Trapped by the weather last night I watched The Champions, another one of those ITC spy/crime adventure series I was "brung up" on as a nipper in the late 1960s. I've got all those ITC series on DVD together with all the surviving episodes of The Avengers - not ITC but around at the same time.

 

Mention is made here of The Prisoner and Danger Man, and one of the three episodes of The Champions I watched last night was "The Interrogation". I think it's a great episode, one of the best of that series and one of the best from those ITC programmes full stop. The premise is simple - Craig Sterling (Stuart Damon) finds himself in an interrogation cell, having been drugged up to the eyeballs and growingly uncertain as to whether or not he has cracked under pressure of a skilled interrogator who intervenes from time to time. (A first rate performance in that part by that great Irish actor, Colin Blakely.) There's little violence save in the odd flashback to previous missions, but its a war of nerves between Sterling and the interrogator and it's well played by both actors involved. Sterling doesn't know who is holding him or where he is - sounds familiar doesn't it?
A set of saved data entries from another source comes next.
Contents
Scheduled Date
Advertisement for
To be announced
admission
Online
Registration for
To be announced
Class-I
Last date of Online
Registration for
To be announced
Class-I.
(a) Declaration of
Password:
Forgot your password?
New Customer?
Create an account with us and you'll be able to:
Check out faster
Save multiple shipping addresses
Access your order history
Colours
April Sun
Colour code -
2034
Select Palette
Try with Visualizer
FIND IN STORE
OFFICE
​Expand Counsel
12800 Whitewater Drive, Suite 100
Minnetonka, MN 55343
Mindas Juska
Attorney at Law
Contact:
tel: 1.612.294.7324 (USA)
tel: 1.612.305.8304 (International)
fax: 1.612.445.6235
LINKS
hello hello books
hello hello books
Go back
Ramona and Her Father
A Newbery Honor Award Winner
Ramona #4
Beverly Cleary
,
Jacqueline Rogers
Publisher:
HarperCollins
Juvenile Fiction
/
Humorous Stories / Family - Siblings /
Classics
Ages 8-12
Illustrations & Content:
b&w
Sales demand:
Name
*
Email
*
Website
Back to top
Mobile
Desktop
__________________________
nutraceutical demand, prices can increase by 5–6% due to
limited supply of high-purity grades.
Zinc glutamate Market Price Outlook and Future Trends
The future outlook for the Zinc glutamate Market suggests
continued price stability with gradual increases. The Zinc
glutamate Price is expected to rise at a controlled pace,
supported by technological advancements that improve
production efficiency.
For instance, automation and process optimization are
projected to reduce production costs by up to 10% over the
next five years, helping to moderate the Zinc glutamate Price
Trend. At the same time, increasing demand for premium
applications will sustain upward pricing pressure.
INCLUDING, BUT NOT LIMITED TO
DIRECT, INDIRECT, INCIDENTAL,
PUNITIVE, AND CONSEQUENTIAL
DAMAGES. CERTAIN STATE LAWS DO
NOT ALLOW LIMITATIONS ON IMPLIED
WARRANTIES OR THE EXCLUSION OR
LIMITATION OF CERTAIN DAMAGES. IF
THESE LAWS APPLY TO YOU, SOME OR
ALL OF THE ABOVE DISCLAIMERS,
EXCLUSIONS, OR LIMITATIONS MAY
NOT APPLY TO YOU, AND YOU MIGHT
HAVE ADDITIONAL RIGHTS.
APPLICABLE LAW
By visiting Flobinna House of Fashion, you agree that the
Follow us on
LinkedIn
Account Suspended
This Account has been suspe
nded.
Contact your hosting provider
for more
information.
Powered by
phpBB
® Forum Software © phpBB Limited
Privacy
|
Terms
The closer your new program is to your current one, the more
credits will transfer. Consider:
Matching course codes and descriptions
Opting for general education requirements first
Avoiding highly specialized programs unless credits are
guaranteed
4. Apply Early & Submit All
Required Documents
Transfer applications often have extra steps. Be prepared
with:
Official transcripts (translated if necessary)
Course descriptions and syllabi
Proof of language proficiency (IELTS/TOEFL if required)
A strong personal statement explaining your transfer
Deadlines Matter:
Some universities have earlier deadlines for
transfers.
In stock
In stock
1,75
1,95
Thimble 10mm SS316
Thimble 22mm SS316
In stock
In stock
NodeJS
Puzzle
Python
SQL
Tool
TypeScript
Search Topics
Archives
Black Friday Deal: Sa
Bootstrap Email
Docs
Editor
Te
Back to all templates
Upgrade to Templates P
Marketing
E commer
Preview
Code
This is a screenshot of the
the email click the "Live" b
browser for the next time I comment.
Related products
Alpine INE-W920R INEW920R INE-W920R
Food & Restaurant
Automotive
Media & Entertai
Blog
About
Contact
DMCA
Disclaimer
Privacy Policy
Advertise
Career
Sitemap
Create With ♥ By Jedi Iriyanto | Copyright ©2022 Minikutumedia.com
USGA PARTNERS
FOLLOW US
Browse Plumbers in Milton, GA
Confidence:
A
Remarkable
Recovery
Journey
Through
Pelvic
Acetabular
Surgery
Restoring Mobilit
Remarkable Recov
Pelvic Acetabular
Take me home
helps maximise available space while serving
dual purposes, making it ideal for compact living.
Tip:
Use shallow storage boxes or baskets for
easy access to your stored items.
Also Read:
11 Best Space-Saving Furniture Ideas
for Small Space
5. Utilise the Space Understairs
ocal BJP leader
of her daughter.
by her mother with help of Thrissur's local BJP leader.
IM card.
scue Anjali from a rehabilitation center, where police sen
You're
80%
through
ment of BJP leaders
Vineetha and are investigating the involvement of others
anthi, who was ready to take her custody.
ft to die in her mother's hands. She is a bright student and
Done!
In fact it's a bit like a one hour, one set compressed take on "The Prisoner", with Damon in the Number 6 role and Blakely as Number 2. Indeed, I think Colin Blakely would have made an excellent Number 2 in The Prisoner.

 

If you haven't seen this episode I won't spoil it for you by giving away the ending, but of all the episodes of this series, one of my favourite series from my childhood, this one certainly has similarities with the plight of a certain man who is not a number in a certain village.